Glossaire

ligne de courant

À un instant donné t et en un point B fixé de l'espace, la vitesse d'un fluide en déplacement peut se représenter par une flèche (ou vecteur) ayant pour origine le point B et pour support une droite déterminée, qui est la tangente en B à la trajectoire suivie par le centre d'une parcelle de fluide passant par B à l'instant t ; la flèche, orientée dans le sens du mouvement, est de longueur proportionnelle à la valeur numérique de la vitesse de déplacement du fluide en ce point et à cet instant. En figurant des flèches analogues de manière synthétique, à t donné, pour un grand nombre de points tels que B, on obtient ainsi une représentation spatiale instantanée du "champ" de vitesse associé au courant dans lequel est engagé le fluide.

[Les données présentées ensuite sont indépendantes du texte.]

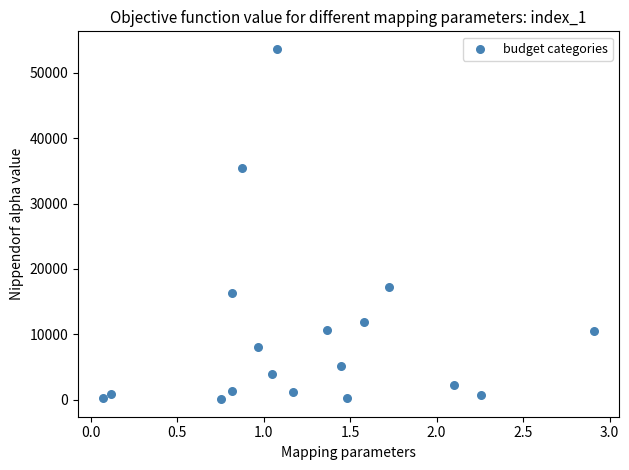

What is the range of X values (max minus min)?

2.8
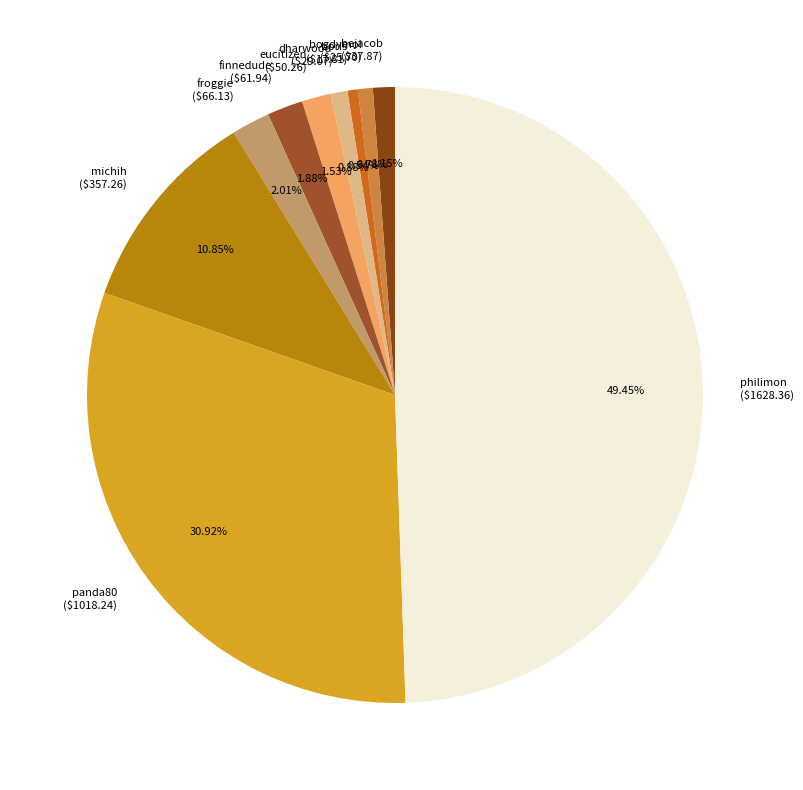

To the nearest percent, what portion does michih represent?

11%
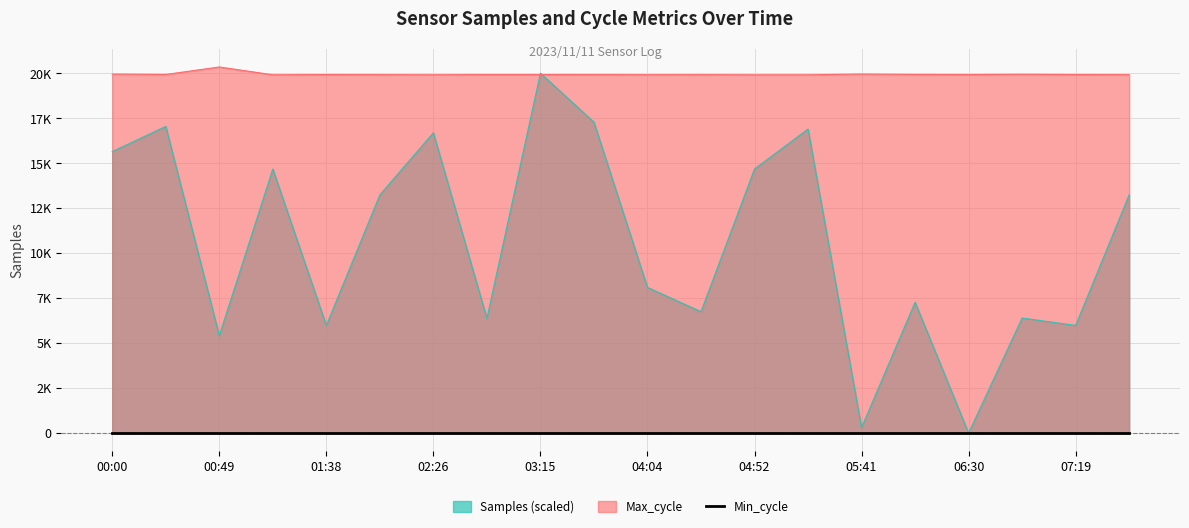

What is the difference between the maximum and minimum values in the Samples series?

20000.0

Afin de mieux faire ressortir la structure spatiale de ce champ à l'instant t que l'on considère, il est naturel d'y tracer un réseau de courbes dont chacune a la propriété d'être tangente en chacun de ses points à la flèche symbolisant la vitesse en ce point : ces courbes s'appellent les lignes de courant du fluide à l'instant t . Notons que le réseau des lignes de courant est entièrement distinct de celui que constituent les trajectoires des parcelles de fluide (sauf dans les cas peu fréquents où les vitesses en chaque point demeurent les mêmes au cours du temps, le champ des " vecteurs vitesse" devenant alors un exemple de champ stationnaire ) : les trajectoires, en effet, sont par définition indépendantes du moment choisi, alors que les lignes de courant, dans les cas habituels, évoluent d'un instant à l'instant suivant.

On montre par ailleurs que si le point A est la projection orthogonale de B sur un certain plan (P) — c'est-à-dire s'il est la projection de B sur (P) perpendiculairement à la direction de celui-ci — , la projection orthogonale sur (P) de la ligne de courant passant par B est tangente en A à la composante suivant ce plan de la vitesse en B : il en résulte en particulier qu'à chaque instant t , les lignes de courant de l'air en mouvement dans une région donnée de l'atmosphère ont sur une surface horizontale des projections verticales qui sont tangentes en chacun de leurs points aux flèches représentant le vent sur cette surface. En vue de l'obtention de représentations cartographiques, on peut donc choisir de reproduire le champ de vent tel qu'il s'organise sur une surface horizontale ou quasi horizontale incluse dans la région considérée, et ce à un instant donné, en utilisant de telles projections planes de courbes, qui sont elles aussi appelées des lignes de courant.

Le rassemblement de nombreux tracés plans de lignes de courant associées au champ de vent, soit au niveau moyen de la mer, soit sur une surface isobare, constitue de la sorte, à un moment donné, une illustration souvent très parlante du mouvement de l'air ; on y décèle notamment certaines formes telles que des tourbillons, des confluences où les vents se rapprochent et tendent à croître dans le sens du flux d'air, des diffluences où au contraire ils s'écartent en faiblissant, etc. Il faut toutefois souligner encore une fois que le champ de vent n'est généralement pas stationnaire (et que l'altitude d'une surface isobare évolue elle aussi), de sorte que le tracé des lignes de courant se modifie continuellement à mesure que l'on avance dans le temps.